La plateforme internet intervient pour fluidifier les relations entre le patient, le pharmacien et le facteur concerné. Avant de partir en tournée, le facteur sera informé via son smartphone qu’il a une collecte d’ordonnance ou une livraison de médicaments à effectuer sur sa tournée.

Préalablement, le patient devra lui-même être passé par Internet, soit depuis le site web de la pharmacie, soit via l’appli mobile, ce qui exigera une maîtrise minimale de la technologie. Il scannera ou photographiera son ordonnance et l’enverra via la plateforme à la pharmacie.

Le pharmacien vérifiera l’ordonnance, préparera les médicaments et les mettra dans un emballage opaque et scellé que devra récupérer le facteur ayant reçu une notification qui ajoute cette livraison à sa tournée. À Marseille, Pharmabest s’engage à ce que les commandes effectuées avant midi soient livrées dans l’après-midi et que celles effectuées l’après-midi jusqu’à 19h30, soient livrées le lendemain matin.

En revanche, la livraison est payante pour le patient qui doit s’acquitter d’un forfait de 7,90 euros, ce qui paraîtra onéreux à certains patients en dépit du service rendu. Pour la Poste, le portage à domicile de médicaments n’est pas une véritable nouveauté.

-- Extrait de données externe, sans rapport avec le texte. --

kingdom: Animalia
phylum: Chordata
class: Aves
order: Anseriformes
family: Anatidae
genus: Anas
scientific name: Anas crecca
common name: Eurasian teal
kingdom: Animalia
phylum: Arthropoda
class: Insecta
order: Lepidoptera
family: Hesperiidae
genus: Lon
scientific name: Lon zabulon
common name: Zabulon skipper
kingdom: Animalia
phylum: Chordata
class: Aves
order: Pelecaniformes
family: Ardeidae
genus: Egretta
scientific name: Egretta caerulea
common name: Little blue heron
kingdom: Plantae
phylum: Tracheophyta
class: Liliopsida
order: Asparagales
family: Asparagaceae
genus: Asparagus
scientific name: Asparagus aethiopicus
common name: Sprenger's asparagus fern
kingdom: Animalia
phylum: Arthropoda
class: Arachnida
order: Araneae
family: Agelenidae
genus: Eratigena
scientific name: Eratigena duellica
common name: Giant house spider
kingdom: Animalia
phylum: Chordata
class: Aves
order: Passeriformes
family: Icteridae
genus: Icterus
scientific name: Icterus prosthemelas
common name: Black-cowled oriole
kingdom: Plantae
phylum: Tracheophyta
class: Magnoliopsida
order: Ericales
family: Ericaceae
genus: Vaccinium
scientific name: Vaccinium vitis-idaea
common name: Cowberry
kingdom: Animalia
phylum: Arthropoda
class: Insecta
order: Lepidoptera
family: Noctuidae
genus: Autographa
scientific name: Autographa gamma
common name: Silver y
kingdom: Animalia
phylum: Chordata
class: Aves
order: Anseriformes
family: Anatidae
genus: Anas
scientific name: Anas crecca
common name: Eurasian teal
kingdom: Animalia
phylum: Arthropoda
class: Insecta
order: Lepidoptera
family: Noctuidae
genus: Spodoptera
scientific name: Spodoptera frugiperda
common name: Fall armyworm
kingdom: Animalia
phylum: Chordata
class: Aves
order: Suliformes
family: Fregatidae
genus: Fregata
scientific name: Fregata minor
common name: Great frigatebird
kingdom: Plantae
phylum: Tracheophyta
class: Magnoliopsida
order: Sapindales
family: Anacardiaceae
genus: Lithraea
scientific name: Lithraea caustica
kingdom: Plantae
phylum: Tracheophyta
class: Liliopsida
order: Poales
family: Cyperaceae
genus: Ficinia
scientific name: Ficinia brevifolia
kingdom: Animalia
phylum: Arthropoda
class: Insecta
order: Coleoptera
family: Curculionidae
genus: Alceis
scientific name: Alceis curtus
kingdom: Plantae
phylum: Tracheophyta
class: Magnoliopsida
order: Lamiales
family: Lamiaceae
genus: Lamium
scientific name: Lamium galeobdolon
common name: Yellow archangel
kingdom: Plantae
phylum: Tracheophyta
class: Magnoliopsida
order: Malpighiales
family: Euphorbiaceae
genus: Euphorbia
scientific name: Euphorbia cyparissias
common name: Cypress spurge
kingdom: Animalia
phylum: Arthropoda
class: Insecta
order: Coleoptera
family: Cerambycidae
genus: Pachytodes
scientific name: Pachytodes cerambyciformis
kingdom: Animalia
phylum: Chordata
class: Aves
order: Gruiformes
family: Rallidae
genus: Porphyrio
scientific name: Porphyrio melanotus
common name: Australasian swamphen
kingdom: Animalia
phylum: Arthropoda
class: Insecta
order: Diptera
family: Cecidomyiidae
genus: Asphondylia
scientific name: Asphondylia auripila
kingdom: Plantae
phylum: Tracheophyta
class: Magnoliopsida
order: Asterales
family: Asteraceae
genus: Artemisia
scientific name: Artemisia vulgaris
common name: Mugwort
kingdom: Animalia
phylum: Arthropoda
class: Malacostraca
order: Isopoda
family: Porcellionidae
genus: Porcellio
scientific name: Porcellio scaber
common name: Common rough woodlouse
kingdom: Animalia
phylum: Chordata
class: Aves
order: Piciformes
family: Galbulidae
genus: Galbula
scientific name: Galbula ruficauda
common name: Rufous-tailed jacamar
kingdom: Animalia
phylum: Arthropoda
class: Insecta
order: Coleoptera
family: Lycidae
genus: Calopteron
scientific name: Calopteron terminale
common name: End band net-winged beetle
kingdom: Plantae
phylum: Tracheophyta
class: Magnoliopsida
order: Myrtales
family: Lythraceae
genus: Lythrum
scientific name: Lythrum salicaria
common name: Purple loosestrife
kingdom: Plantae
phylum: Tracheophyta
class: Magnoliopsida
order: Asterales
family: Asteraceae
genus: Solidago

Il fait partie de sa stratégie d’extension de son activité vers les services de proximité comme « Veiller sur mes parents », consistant en la visite régulière de familiers isolés à domicile par ses facteurs. Depuis l’automne 2016, à Bordeaux, l’entreprise publique, en partenariat avec MeSoigner.fr et le groupe médical Medissimo, propose déjà aux patients la livraison par ses facteurs à domicile de leurs médicaments prescrits sur ordonnance.

D’autres initiatives du même genre sont à l’étude à Nantes (avec le groupement de pharmaciens Giphar) et dans le Limousin et le Poitou (avec la Caisse d’assurance retraite et de la santé au travail-Carsat).